[Data records]
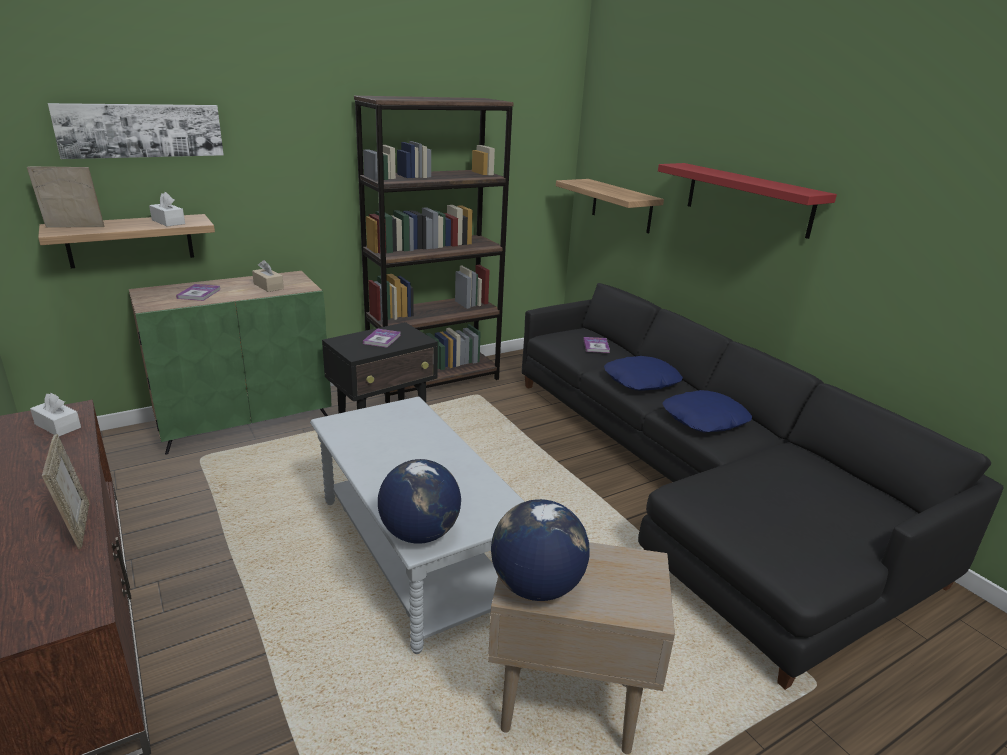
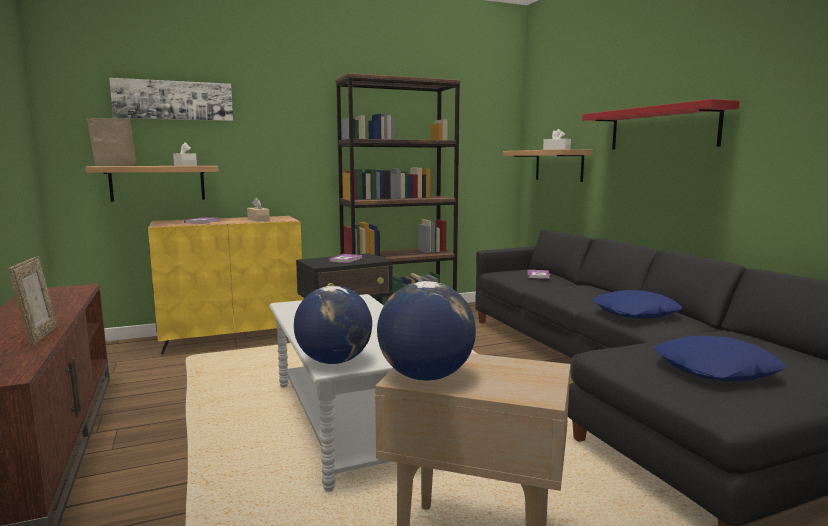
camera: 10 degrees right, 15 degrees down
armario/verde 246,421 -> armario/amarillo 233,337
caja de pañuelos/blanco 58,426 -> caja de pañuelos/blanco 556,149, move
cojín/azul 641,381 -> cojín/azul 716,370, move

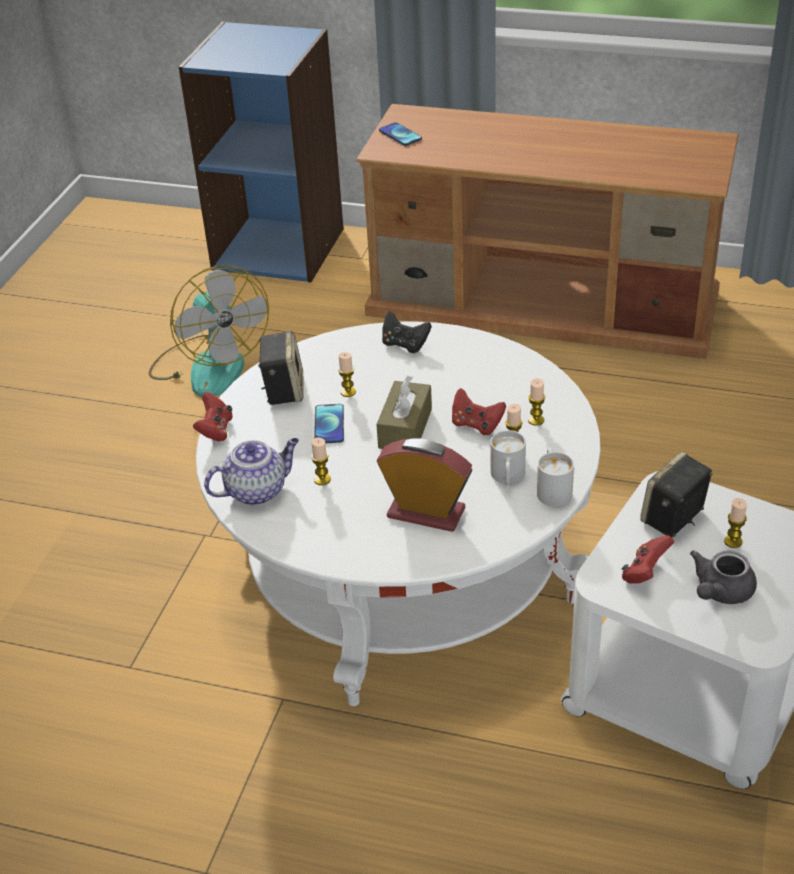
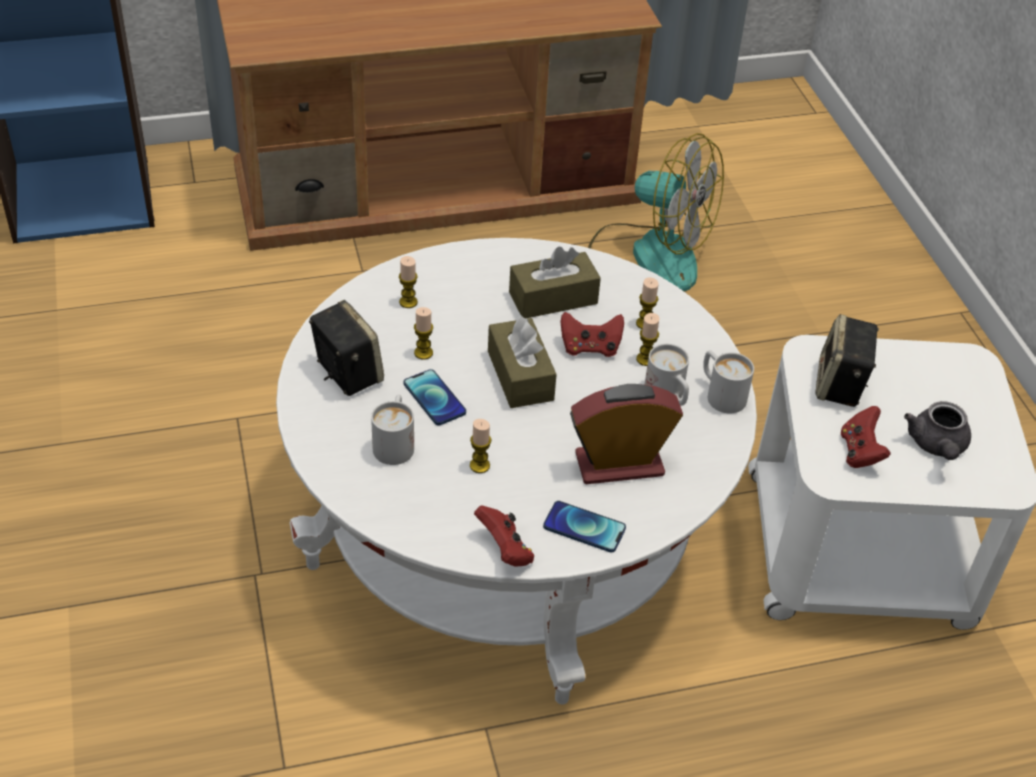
camera: 35 degrees left, 5 degrees up
none -> taza grande/blanco 395,442
vela 733,541 -> vela 408,302, move
mando de consola/rojo 216,430 -> mando de consola/rojo 505,551, move
none -> caja de pañuelos/marrón 553,298
móvil 400,135 -> móvil 584,528, move
ventilador 209,365 -> ventilador 648,255, move
tetera 257,490 -> none
mando de consola/negro 405,344 -> none

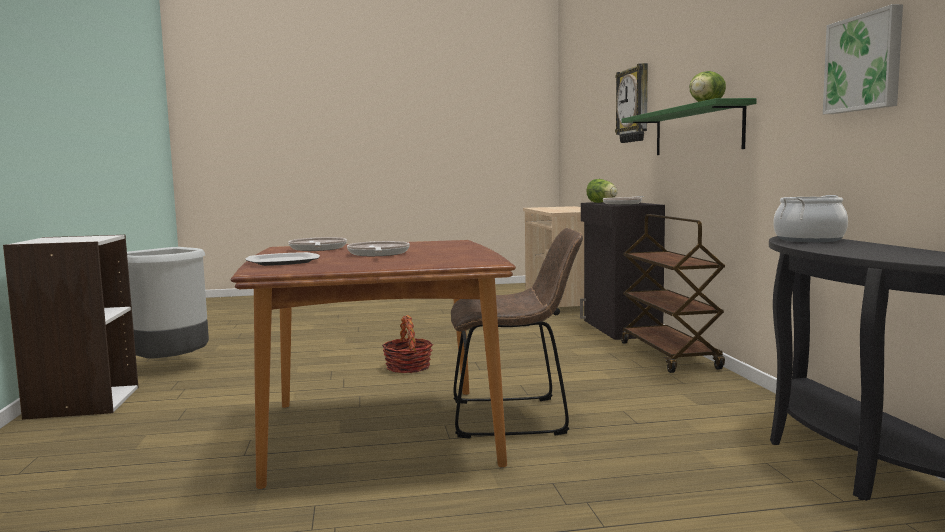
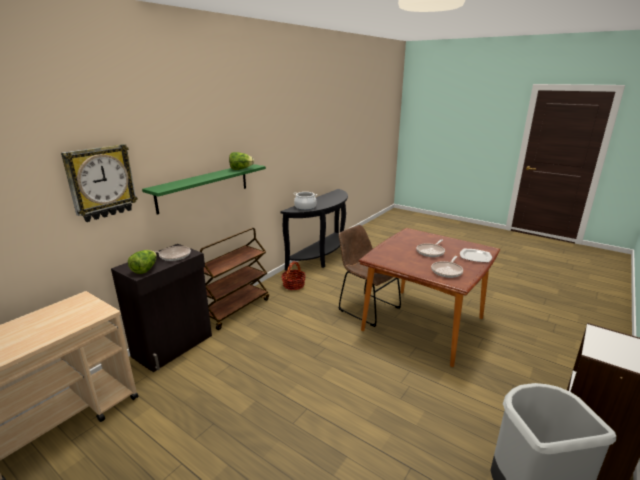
camera: 135 degrees left, 15 degrees up
cesta 408,367 -> cesta 293,285, move
cuadro 865,63 -> none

■ PROBLEM DETAILS: Please transcribe each line above exactly, but leave the images out.

■ WRITTEN SOLUTION:
camera: 10 degrees right, 15 degrees down
armario/verde 246,421 -> armario/amarillo 233,337
caja de pañuelos/blanco 58,426 -> caja de pañuelos/blanco 556,149, move
cojín/azul 641,381 -> cojín/azul 716,370, move

camera: 35 degrees left, 5 degrees up
none -> taza grande/blanco 395,442
vela 733,541 -> vela 408,302, move
mando de consola/rojo 216,430 -> mando de consola/rojo 505,551, move
none -> caja de pañuelos/marrón 553,298
móvil 400,135 -> móvil 584,528, move
ventilador 209,365 -> ventilador 648,255, move
tetera 257,490 -> none
mando de consola/negro 405,344 -> none

camera: 135 degrees left, 15 degrees up
cesta 408,367 -> cesta 293,285, move
cuadro 865,63 -> none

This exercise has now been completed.